Passage provided:
▬▬▬

Monday, April 30, 2007

91. Seward, Cheney, Rice, and Bush - and McConnell and Reid

About 630 days of the junta known as the George W. Bush administration are left in the schedule. We can only hope. I have mentioned before my concerns that in the name of "homeland security" the president and his dogs, Dick Cheney and Dr. Condoleeza Rice, may declare they simply aren't leaving come January 20, 2009, the day the junta's occupation of 1600 Pennsylvania Avenue, NW is supposed to end. Here is some reading matter, historical fiction, on the subject.

As [he] rocked slowly back and forth in the hammock, he thought, longingly, of sending a detachment of troops to surround the Capitol while Congress was in session. There would be a mass arrest. He himself would speak to the assembled members of the two houses. He was seated in the Speaker's Chair, and smoking a cigar as the terrified members of the Congress stood before him, guns trained on them from soldiers in the gallery. Naturally, he would address them pleasantly; he might even make a joke or two. Then he would explain how no state could support, in time of war, the luxury of such a large, unwieldy, and often unpatriotic group of men [and women]. Therefore it was with true sorrow that he was dissolving the legislative branch of government. Most of the members would be allowed to return home. Unfortunately there were a number who would be obliged to stand trial for treasonable activities. [Some] would be given the opportunity to defend themselves before a military court. But should [they] and the other Jacobins be found guilty, they would of course, be hanged - in the front of the Capitol.

▬▬▬

Problems:
a – In the blog post, on what date is the administration's occupation of 1600 Pennsylvania Avenue, NW supposed to end?
b – Copy the part of the rows that opens with the line containing "determined by: Faden, Robert" and closes with the line containing "collection date: 1948-08-18".
The rows that come next are unrelated to the blog post.

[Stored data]
▬▬▬

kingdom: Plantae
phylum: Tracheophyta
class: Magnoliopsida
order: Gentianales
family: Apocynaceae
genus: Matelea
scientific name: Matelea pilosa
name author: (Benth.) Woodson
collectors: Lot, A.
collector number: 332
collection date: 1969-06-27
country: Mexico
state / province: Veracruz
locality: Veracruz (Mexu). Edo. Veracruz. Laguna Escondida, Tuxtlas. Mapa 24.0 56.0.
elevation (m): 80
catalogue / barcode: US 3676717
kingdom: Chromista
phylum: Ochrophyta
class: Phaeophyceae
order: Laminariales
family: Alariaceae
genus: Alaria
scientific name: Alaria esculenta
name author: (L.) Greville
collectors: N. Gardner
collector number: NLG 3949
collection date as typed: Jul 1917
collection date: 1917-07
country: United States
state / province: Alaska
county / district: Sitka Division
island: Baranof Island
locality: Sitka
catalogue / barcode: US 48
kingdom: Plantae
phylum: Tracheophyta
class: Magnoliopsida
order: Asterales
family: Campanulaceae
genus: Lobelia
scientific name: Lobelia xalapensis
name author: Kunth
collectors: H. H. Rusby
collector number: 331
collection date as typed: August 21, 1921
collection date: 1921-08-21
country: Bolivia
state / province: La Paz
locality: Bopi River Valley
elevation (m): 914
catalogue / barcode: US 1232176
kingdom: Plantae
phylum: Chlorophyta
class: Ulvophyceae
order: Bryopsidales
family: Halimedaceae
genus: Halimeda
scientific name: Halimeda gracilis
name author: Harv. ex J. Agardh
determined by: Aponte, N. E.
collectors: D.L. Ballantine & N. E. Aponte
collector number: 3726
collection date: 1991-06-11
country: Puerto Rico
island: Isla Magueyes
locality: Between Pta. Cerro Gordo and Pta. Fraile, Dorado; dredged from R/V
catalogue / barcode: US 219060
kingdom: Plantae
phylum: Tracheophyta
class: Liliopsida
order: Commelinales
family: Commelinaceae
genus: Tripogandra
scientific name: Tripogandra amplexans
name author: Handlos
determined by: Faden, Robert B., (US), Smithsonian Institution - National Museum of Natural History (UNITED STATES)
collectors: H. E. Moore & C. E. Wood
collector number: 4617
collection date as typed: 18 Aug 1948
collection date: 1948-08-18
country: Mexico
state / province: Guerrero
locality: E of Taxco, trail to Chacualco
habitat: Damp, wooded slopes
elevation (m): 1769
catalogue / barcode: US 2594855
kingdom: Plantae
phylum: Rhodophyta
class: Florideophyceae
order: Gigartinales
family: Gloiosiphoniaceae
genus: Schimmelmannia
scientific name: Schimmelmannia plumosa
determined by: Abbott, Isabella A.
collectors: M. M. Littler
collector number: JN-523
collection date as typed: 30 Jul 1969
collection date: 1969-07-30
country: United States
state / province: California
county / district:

▬▬▬

In response:
a – January 20, 2009.

b –
determined by: Faden, Robert B., (US), Smithsonian Institution - National Museum of Natural History (UNITED STATES)
collectors: H. E. Moore & C. E. Wood
collector number: 4617
collection date as typed: 18 Aug 1948
collection date: 1948-08-18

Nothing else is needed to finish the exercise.